#### BRANO DA LEGGERE ####

Auto: attività in calo per i meccanici, ma cresce la fiducia
L’autoriparazione ha scontato in aprile il quarto mese negativo di seguito, ma ha abbandonato i minimi per quanto riguarda il saldo tra giudizi negativi e positivi degli operatori. Le pressioni inflative si sono avvertite anche in officina. Gli autoriparatori prevedono una ripresa per l’estate.
Prima parte dell’anno tutta in rosso per l’attività del settore dell’autoriparazione, anche se dai meccanici in aprile sono arrivate valutazioni in lieve miglioramento dai recenti minimi. Il trend negativo, secondo gli esperti, rispecchia la tendenza degli automobilisti di ricorrere alle officine se non per lo stretto necessario, soprattutto in un periodo carico di incertezze come quello attuale. Nello stesso tempo, come succede spesso dopo un lungo periodo di stasi del comparto (che ha probabilmente anche comportato numerosi rinvii delle visite in officina), gli addetti ai lavori si attendono una ripresa. Considerazione che riflette anche il fatto che il parco circolante nel nostro Paese è sempre più vecchio, la sua età media è di 12 anni (ultimi dati Unrae).

####

CONSEGNA:
Estrai dal brano sull'autoriparazione il passo compreso tra "Auto: attività in" e "ripresa per l’estate.", estremi inclusi, e ricopialo parola per parola. Le righe riportate di seguito non sono necessarie per lo svolgimento.

#### DATI FORNITI ####

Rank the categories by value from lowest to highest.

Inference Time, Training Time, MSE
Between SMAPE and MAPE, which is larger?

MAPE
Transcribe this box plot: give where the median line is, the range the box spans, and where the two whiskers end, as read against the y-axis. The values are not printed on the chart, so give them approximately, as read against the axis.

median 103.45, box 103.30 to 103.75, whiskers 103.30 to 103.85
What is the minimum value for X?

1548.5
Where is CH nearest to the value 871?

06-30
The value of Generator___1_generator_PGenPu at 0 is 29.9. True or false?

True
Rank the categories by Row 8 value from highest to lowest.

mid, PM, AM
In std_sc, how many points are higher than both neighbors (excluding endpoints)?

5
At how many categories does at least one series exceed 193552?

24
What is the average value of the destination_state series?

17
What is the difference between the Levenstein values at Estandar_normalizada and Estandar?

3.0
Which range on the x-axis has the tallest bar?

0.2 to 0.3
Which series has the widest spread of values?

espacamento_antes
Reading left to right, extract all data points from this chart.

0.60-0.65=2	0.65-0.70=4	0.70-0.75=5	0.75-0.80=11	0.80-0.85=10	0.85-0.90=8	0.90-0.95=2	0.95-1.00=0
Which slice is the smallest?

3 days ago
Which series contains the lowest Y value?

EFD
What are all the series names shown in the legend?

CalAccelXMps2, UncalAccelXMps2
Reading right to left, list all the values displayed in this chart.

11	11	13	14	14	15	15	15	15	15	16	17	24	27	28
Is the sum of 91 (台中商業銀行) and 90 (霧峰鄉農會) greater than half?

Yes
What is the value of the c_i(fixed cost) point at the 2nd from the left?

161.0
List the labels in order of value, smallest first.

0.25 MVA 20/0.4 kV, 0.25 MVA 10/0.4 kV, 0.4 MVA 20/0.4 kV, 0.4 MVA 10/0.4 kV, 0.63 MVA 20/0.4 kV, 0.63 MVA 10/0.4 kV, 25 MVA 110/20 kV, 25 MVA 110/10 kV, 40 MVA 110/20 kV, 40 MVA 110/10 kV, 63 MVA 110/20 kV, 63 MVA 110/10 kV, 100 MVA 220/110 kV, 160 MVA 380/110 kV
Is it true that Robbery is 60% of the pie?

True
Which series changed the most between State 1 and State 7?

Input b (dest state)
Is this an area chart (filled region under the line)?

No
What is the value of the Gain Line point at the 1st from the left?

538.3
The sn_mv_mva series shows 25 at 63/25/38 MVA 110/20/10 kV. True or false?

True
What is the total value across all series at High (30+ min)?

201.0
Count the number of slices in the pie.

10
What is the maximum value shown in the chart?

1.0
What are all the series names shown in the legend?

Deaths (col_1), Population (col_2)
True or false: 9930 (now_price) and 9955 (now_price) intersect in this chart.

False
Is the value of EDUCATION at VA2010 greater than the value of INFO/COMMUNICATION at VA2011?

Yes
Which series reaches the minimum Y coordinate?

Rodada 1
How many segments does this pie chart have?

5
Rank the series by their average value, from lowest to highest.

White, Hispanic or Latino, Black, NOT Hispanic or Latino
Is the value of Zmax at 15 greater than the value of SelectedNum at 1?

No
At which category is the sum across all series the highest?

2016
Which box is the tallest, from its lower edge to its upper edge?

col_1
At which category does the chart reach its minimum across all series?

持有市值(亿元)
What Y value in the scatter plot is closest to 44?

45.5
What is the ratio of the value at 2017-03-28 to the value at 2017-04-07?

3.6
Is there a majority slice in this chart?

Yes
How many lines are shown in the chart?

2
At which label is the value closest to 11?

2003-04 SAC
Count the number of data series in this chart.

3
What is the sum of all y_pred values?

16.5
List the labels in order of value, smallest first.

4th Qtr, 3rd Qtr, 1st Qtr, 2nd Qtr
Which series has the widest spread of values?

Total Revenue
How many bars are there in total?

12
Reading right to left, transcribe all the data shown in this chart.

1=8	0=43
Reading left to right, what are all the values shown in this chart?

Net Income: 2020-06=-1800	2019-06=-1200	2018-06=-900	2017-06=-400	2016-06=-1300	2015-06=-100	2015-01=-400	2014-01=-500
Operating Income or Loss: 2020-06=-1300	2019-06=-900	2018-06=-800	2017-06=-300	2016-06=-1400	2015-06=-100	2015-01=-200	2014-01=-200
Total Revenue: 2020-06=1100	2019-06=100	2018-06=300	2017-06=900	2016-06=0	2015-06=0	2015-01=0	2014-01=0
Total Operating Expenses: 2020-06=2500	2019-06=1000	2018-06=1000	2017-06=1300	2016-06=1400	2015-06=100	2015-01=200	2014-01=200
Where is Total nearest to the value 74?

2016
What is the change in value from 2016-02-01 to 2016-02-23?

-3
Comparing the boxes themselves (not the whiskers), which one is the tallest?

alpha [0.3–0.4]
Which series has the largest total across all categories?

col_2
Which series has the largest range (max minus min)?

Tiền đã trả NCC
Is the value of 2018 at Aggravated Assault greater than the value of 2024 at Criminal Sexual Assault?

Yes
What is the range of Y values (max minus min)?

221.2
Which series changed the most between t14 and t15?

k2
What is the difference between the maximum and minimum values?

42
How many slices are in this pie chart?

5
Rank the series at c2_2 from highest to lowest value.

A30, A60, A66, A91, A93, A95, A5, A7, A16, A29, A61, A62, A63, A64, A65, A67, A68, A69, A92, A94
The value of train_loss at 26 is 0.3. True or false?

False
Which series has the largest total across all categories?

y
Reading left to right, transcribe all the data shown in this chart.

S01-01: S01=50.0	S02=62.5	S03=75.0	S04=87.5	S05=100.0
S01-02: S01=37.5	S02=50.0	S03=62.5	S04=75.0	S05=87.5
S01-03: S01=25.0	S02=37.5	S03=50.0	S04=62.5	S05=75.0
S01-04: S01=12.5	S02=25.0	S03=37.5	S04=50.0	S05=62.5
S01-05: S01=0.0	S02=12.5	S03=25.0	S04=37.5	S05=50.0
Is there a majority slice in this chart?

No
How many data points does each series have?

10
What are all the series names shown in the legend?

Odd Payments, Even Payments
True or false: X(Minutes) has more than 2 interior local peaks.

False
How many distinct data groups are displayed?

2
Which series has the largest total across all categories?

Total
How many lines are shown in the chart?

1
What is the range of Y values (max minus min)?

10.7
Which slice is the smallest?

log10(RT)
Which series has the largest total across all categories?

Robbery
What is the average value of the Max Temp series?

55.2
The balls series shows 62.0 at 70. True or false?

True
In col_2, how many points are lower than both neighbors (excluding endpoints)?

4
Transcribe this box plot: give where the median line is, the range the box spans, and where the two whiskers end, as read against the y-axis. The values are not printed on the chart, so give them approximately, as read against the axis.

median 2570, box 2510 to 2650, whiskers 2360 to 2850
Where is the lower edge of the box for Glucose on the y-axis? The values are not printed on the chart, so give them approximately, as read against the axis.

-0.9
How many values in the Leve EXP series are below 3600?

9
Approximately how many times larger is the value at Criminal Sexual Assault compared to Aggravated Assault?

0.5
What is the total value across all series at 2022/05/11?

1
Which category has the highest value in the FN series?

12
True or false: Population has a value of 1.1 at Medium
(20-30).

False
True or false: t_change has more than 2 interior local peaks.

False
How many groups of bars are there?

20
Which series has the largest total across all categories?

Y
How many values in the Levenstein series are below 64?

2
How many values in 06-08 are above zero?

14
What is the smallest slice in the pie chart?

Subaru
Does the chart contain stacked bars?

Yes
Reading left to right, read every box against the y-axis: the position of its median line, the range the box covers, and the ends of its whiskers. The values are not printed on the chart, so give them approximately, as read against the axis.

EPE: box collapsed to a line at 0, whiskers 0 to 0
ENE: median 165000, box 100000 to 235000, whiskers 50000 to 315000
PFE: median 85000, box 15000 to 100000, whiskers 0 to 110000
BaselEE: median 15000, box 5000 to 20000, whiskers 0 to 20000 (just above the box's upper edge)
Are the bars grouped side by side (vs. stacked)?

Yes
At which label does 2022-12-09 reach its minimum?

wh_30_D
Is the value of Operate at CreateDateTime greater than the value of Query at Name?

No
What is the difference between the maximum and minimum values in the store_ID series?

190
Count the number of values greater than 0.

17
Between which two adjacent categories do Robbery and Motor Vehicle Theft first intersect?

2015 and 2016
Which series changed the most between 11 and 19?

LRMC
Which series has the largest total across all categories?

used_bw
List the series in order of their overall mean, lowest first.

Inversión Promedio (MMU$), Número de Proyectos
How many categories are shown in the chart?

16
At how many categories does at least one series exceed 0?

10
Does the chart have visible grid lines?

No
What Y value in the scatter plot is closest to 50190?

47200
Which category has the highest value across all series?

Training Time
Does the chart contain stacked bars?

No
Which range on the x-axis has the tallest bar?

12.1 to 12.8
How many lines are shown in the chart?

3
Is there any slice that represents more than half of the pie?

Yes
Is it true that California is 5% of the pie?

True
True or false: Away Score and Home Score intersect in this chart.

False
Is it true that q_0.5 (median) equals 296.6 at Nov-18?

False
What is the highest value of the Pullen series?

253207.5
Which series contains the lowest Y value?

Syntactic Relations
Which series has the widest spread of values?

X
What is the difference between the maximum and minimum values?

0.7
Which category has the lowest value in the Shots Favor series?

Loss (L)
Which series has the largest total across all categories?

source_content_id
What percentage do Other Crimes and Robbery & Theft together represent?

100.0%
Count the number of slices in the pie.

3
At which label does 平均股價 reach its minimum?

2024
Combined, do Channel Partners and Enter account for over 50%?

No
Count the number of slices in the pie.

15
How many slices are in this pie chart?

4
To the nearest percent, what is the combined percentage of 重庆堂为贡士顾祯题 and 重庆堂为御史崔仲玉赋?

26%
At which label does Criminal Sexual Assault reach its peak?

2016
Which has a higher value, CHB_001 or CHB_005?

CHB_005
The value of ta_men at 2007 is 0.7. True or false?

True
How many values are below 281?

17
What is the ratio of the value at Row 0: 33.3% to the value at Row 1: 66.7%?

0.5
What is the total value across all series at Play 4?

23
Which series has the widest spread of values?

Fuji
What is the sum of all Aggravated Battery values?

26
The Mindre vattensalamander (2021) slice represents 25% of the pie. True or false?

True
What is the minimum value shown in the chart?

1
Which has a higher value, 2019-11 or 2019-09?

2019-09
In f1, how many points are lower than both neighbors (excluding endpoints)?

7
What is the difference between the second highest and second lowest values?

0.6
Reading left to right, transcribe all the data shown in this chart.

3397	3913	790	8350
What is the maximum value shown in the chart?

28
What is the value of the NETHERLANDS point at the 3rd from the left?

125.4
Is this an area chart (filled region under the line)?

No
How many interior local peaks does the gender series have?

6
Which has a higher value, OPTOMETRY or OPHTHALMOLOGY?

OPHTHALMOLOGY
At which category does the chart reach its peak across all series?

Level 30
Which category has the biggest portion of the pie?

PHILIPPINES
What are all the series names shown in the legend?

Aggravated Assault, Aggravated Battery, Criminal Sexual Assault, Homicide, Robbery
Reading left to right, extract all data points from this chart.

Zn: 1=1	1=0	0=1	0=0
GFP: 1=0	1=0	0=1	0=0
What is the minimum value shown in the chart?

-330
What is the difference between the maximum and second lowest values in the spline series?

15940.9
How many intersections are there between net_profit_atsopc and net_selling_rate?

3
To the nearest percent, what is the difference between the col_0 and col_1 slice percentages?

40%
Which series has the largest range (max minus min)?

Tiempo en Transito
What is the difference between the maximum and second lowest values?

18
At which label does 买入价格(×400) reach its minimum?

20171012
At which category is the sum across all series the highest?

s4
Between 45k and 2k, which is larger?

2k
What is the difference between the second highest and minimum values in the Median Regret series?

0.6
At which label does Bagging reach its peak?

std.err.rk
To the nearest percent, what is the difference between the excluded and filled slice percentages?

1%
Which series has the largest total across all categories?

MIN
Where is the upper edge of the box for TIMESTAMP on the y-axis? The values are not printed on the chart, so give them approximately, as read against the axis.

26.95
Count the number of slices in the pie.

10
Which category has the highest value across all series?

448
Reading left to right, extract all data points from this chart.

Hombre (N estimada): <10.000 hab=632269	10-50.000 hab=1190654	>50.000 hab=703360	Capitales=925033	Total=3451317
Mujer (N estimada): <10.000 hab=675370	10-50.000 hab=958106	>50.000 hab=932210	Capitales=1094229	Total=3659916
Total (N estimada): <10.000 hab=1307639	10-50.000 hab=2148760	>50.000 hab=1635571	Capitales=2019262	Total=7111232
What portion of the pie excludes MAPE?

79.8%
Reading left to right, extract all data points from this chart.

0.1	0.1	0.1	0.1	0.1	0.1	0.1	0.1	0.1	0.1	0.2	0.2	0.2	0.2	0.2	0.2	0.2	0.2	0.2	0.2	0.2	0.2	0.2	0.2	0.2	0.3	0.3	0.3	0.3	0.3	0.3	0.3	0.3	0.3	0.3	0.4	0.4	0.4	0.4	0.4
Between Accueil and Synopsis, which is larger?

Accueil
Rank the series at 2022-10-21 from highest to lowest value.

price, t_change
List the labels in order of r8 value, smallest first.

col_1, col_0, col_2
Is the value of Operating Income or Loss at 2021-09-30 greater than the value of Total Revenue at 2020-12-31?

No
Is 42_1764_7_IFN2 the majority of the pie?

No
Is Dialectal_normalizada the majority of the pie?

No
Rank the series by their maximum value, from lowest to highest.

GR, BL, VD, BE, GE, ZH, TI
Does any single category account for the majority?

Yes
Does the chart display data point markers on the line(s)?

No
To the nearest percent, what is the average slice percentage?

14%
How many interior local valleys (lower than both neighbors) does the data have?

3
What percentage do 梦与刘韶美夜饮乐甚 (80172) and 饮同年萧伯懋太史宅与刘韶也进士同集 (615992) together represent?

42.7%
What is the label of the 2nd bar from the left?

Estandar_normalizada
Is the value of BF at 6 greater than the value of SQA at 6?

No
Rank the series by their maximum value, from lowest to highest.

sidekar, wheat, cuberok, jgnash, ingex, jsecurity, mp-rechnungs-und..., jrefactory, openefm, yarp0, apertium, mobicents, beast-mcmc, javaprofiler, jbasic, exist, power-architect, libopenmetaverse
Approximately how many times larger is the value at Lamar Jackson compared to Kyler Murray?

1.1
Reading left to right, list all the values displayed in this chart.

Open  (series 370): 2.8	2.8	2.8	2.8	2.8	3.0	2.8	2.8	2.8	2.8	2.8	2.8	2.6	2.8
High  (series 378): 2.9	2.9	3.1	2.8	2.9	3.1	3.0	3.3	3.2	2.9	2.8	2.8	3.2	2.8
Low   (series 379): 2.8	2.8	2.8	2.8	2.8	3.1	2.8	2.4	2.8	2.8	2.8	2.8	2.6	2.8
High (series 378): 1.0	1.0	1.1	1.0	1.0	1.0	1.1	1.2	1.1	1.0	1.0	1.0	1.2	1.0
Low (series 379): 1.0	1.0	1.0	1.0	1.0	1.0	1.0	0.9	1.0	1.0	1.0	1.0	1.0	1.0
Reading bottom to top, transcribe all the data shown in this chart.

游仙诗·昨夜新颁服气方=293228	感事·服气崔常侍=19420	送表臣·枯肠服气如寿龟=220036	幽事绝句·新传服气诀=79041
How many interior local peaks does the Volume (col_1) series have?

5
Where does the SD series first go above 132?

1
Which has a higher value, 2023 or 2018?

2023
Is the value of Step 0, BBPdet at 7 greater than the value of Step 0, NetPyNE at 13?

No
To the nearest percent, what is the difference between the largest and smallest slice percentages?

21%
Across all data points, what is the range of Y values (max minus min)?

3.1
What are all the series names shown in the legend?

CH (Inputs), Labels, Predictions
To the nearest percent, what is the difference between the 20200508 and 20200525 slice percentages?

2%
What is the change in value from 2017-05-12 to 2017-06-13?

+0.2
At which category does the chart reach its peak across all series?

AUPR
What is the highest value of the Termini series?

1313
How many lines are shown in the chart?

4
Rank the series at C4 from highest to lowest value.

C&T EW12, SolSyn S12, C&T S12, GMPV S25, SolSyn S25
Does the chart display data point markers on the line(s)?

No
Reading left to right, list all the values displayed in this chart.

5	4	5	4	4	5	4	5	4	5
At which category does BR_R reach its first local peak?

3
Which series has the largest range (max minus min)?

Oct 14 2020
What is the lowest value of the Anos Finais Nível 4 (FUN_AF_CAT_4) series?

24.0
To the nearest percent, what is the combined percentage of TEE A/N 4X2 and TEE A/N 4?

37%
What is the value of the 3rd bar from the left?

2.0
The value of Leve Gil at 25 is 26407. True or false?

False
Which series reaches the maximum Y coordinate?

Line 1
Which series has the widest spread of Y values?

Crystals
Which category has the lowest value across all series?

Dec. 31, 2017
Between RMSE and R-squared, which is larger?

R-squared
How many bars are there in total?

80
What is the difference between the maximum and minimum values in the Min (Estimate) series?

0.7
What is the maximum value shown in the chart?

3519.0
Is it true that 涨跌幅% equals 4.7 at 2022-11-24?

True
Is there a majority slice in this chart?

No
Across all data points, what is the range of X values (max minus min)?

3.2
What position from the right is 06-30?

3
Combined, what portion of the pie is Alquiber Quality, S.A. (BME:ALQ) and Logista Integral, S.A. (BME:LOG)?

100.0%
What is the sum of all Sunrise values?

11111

####

ESERCIZIO SVOLTO:
Auto: attività in calo per i meccanici, ma cresce la fiducia
L’autoriparazione ha scontato in aprile il quarto mese negativo di seguito, ma ha abbandonato i minimi per quanto riguarda il saldo tra giudizi negativi e positivi degli operatori. Le pressioni inflative si sono avvertite anche in officina. Gli autoriparatori prevedono una ripresa per l’estate.